European government bonds surged, pushing yields from Germany to Spain down to records, after European Central Bank President Mario Draghi gave his strongest signal yet officials are moving closer to quantitative easing.
Rates on 10-year Italian and Spanish securities, as well as German five-year and Austrian 10-year bonds, reached the least since Bloomberg started collecting the data, while Belgium’s two-year yield went negative for the first time. Bets on price increases in the euro area have “exhibited significant declines,” Draghi said on Aug. 22. French bonds also gained, sending yields to new lows, even as the government resigned amid divisions over economic policy.
“On the whole we are moving a bit closer toward QE,” said Elwin de Groot, a markets economist at Rabobank in Utrecht, the Netherlands. “That fits with the market raising the odds of more ECB accommodative measures. Clearly that’s what we are seeing in the markets.”
Italian 10-year yields fell 10 basis points, or 0.1 percentage point, to 2.477 percent at 10:49 a.m. London time, the lowest since Bloomberg started collecting the data in 1993. The 3.75 percent bond due in September 2024 rose 0.91, or 9.10 euros per 1,000-euro ($1,320) face amount, to 111.36.
Rates on similar-maturity Spanish securities decreased 12 basis points to 2.258 percent. The yield on Belgian two-year notes fell three basis points to 0.004 percent after being at minus 0.002 percent. The nation’s 10-year rate slid seven basis points to 1.278 percent, the lowest since at least 1993.
Euro-area bonds have extended a rally that started in 2012 amid skepticism that the ECB can reignite the economy without the money-creating policy that’s been pursued by counterparts in the U.S., the U.K. and Japan.
German five-year yields declined five basis points to 0.168 percent after reaching 0.167 percent.
Draghi noted that investor expectations for inflation have dropped.

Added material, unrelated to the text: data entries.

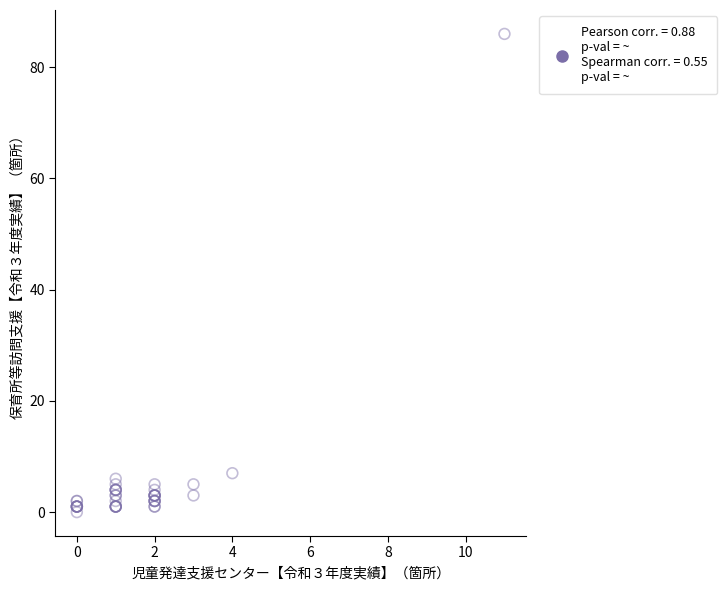

What Y value in the scatter plot is closest to 43?

7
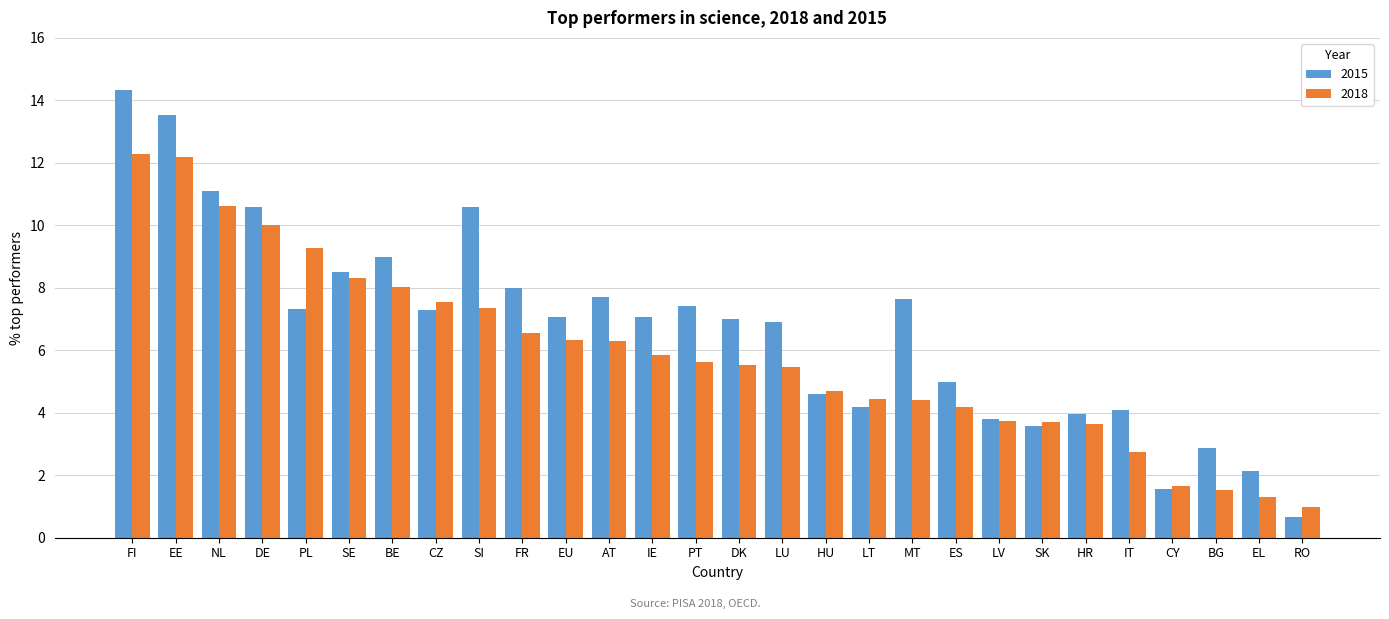

Which series changed the most between PL and FR?

2018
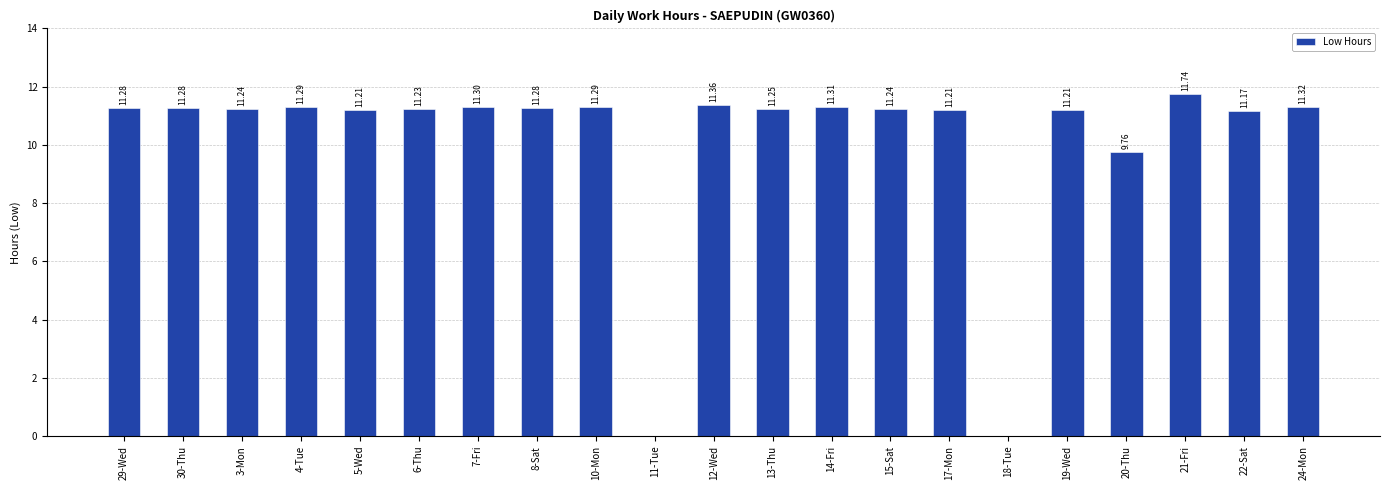

Between 21-Fri and 3-Mon, which is larger?

21-Fri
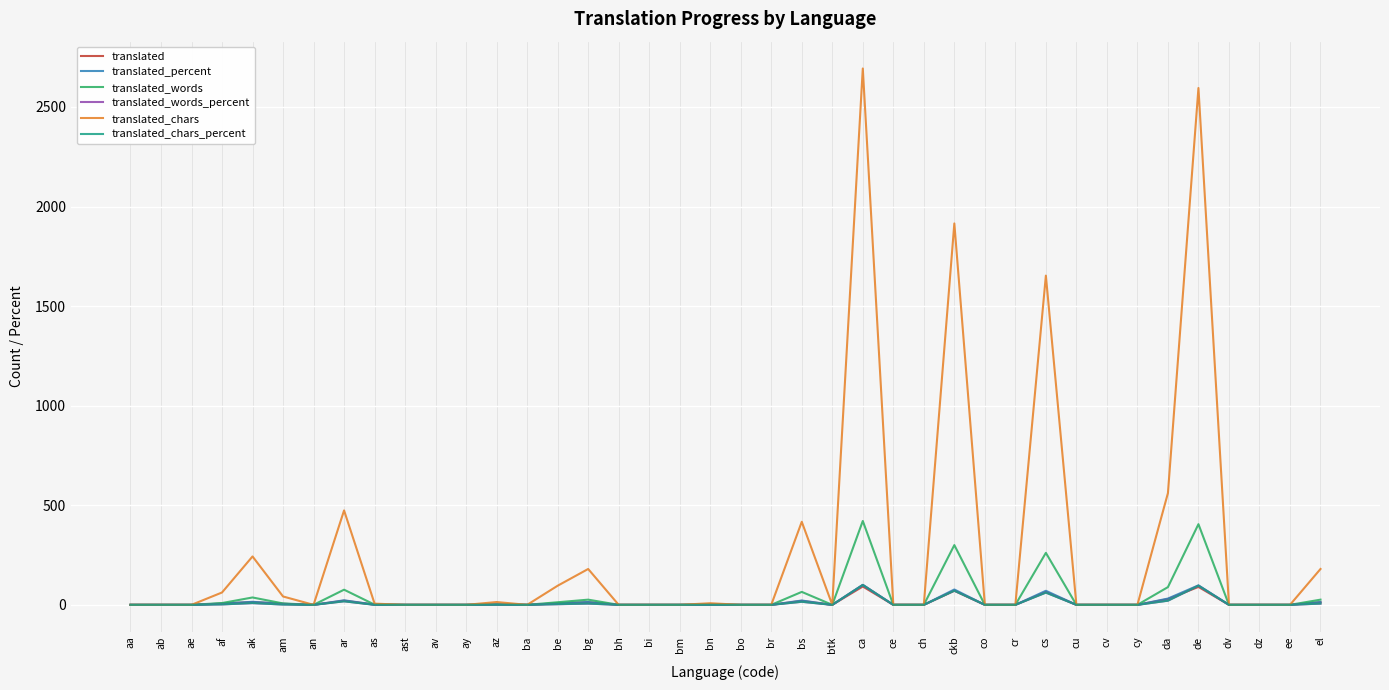

What is the sum of all translated_words_percent values?

412.1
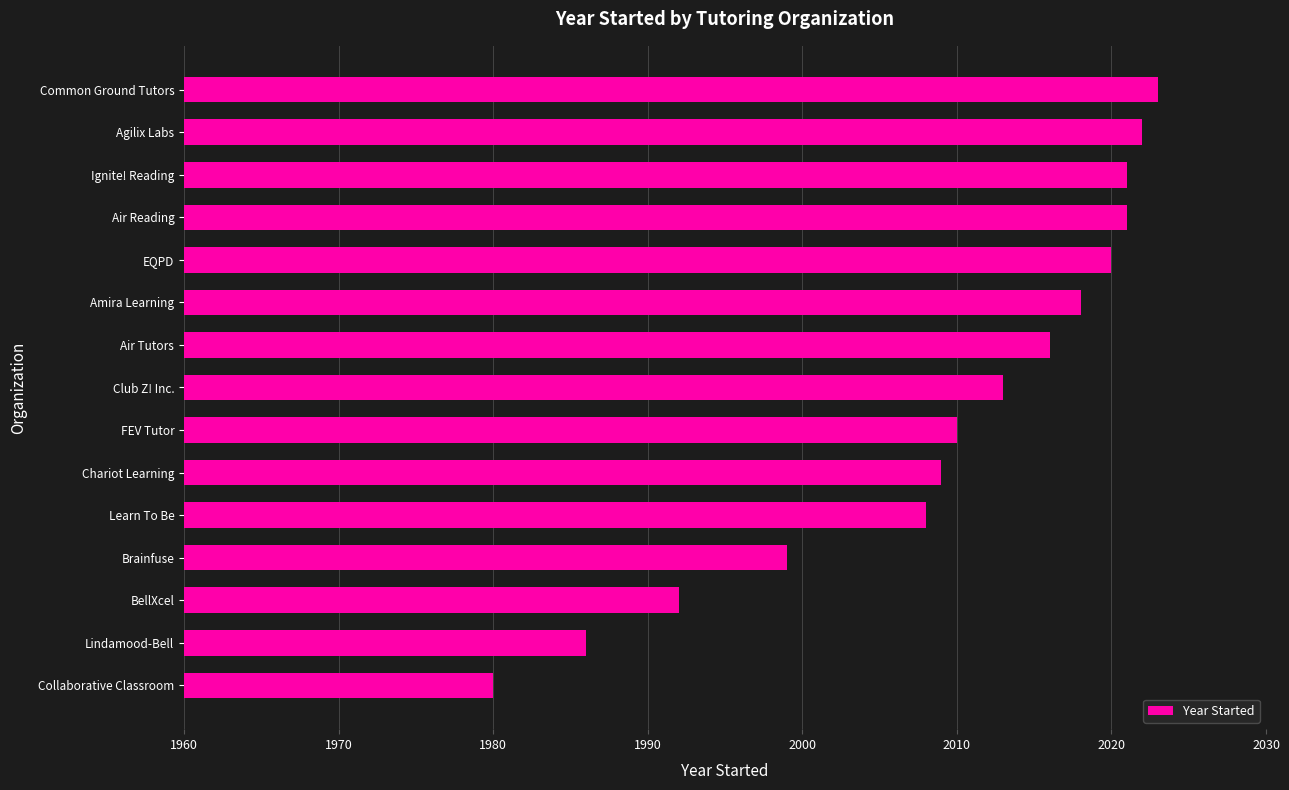

Reading top to bottom, extract all data points from this chart.

2023	2022	2021	2021	2020	2018	2016	2013	2010	2009	2008	1999	1992	1986	1980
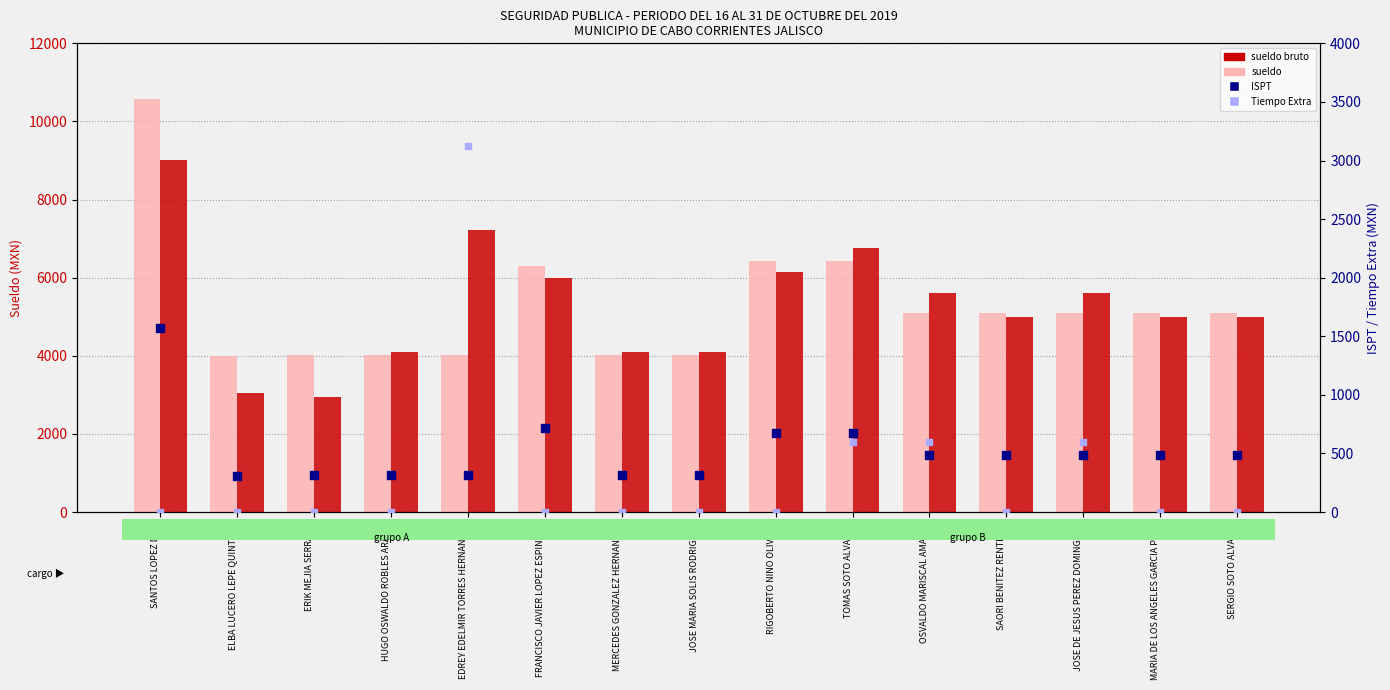

What are all the series names shown in the legend?

sueldo, sueldo bruto, ISPT, Tiempo Extra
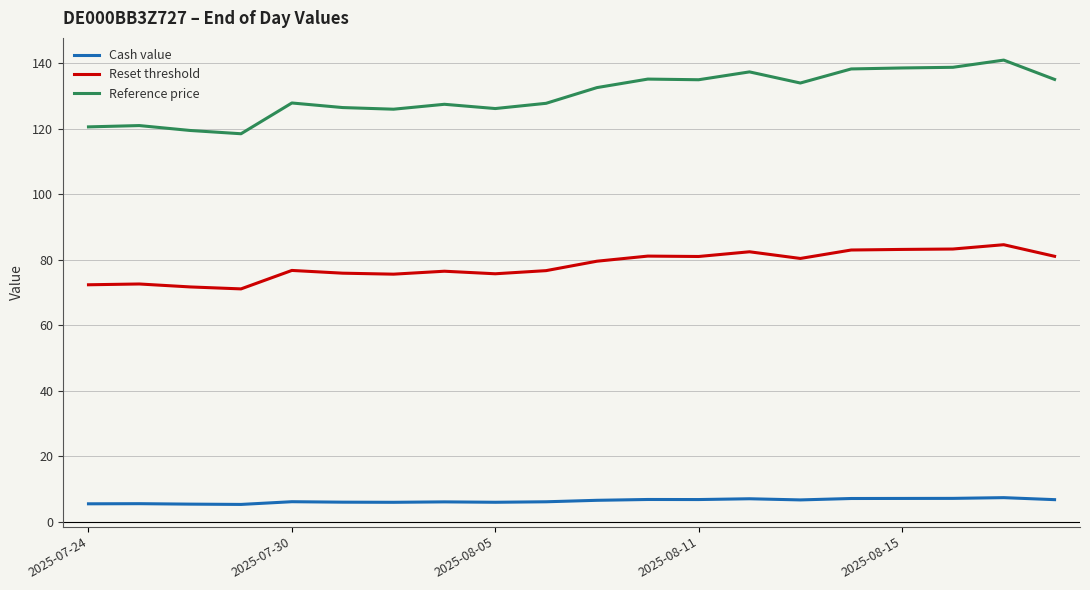

What is the greatest value displayed?

141.0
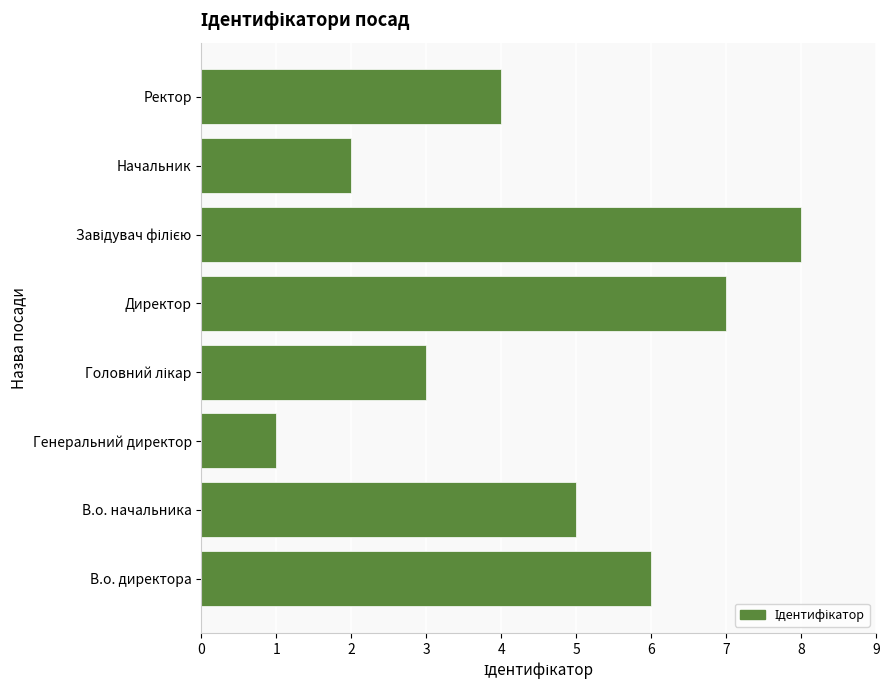

Between Начальник and Директор, which is larger?

Директор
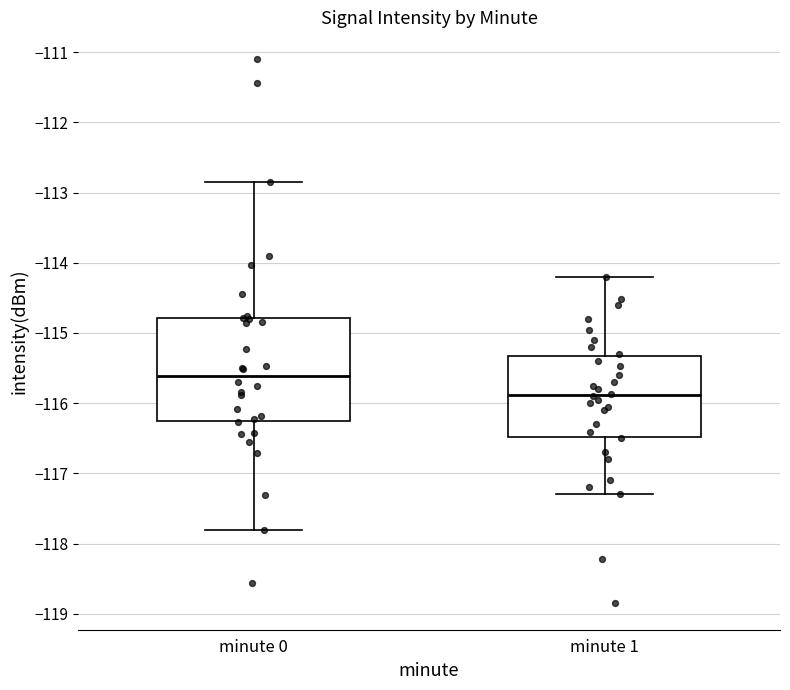

Reading left to right, read every box against the y-axis: the position of its median line, the range the box covers, and the ends of its whiskers. The values are not printed on the chart, so give them approximately, as read against the axis.

minute 0: median -115.6, box -116.3 to -114.8, whiskers -117.8 to -112.9
minute 1: median -115.9, box -116.5 to -115.3, whiskers -117.3 to -114.2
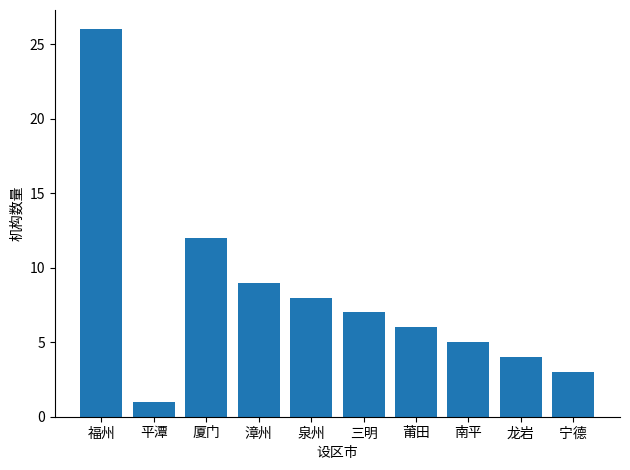

What value does the data have at 平潭?

1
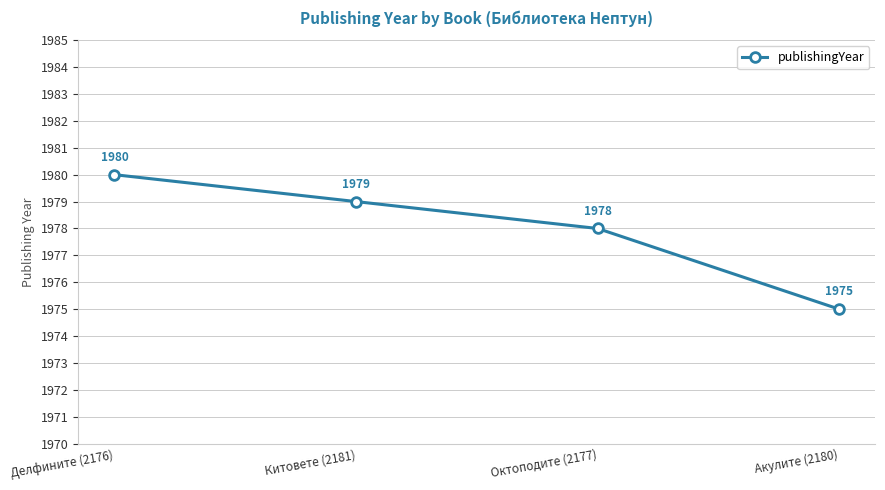

List the labels in order of value, smallest first.

Акулите (2180), Октоподите (2177), Китовете (2181), Делфините (2176)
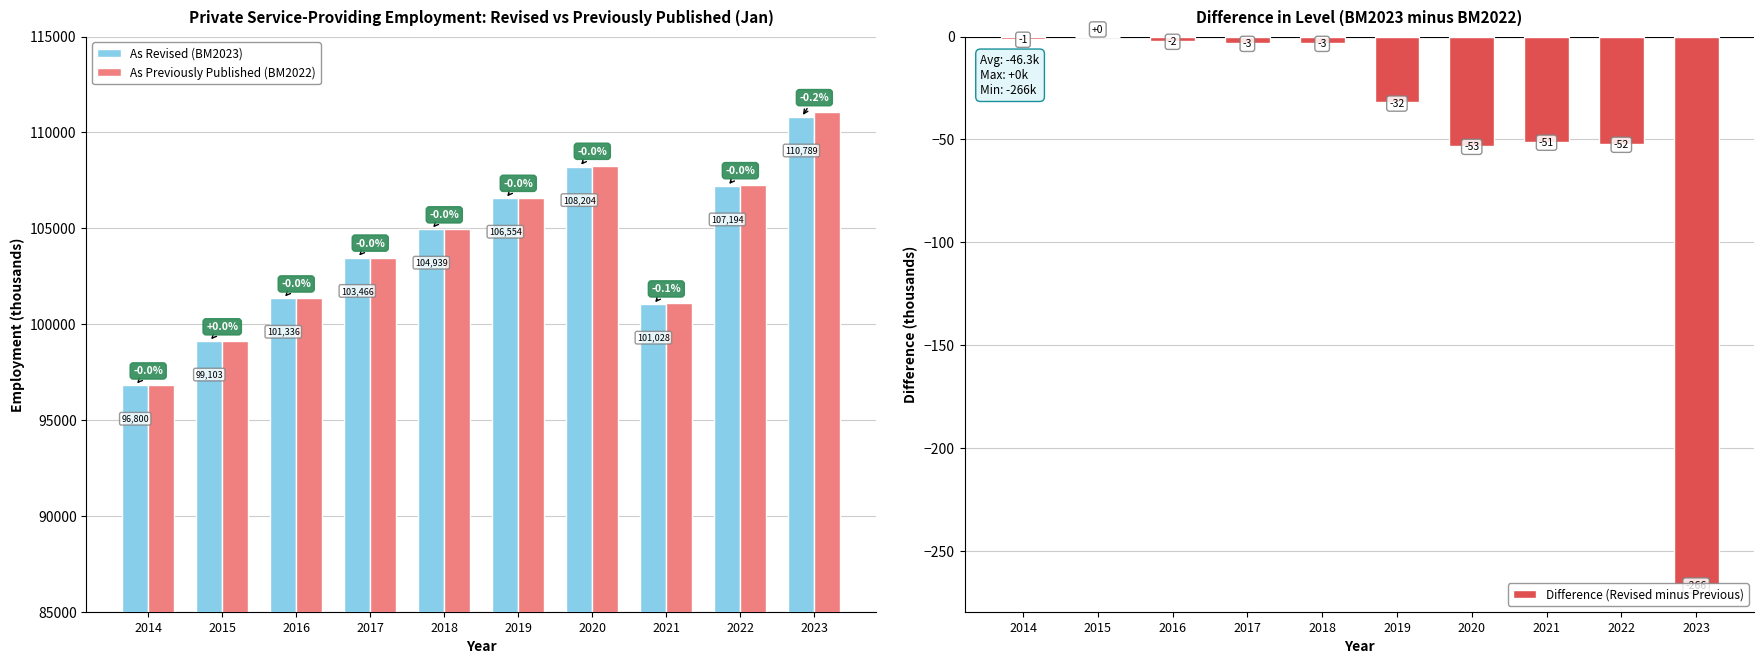

What is the spread (max minus min) of values at 2017?

103472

“The Governing Council will acknowledge these developments and within its mandate will use all the available instruments needed to ensure price stability over the medium term,” he said at the Federal Reserve Bank of Kansas City’s annual economic symposium at Jackson Hole, Wyoming.
Fed Chair Janet Yellen told the symposium that the U.S. labor market has made “considerable progress” and that officials are debating when they can begin “dialing back our extraordinary accommodation.”
Euro-area inflation slowed to 0.3 percent this month, a fraction of the ECB’s goal of just under 2 percent, according the median forecast in a Bloomberg News survey ahead of an Aug. 29 report. Other releases this week are predicted to show unemployment sticking close to a record, economic confidence falling and gross domestic product in the 18-nation currency bloc stagnating in the second quarter. The Frankfurt-based ECB next sets monetary policy on Sept. 4.
French President Francois Hollande asked Prime Minister Manuel Valls to form a new cabinet after he presented his resignation to the president. His economy minister, Arnaud Montebourg, had used a weekend interview with Le Monde newspaper to call for fiscal stimulus to bolster growth.
Montebourg said the government shouldn’t be “slavish” or “dogmatic” in its pursuit of deficit reductions because such a policy leads to higher unemployment.
The French 10-year yield decreased seven basis points to 1.301 percent after touching 1.30 percent, the lowest since Bloomberg started collecting the data in 1990.
Italian securities returned 11 percent this year through yesterday, Bloomberg World Bond Indexes show. Germany’s earned 6.9 percent and Spain’s gained 12 percent.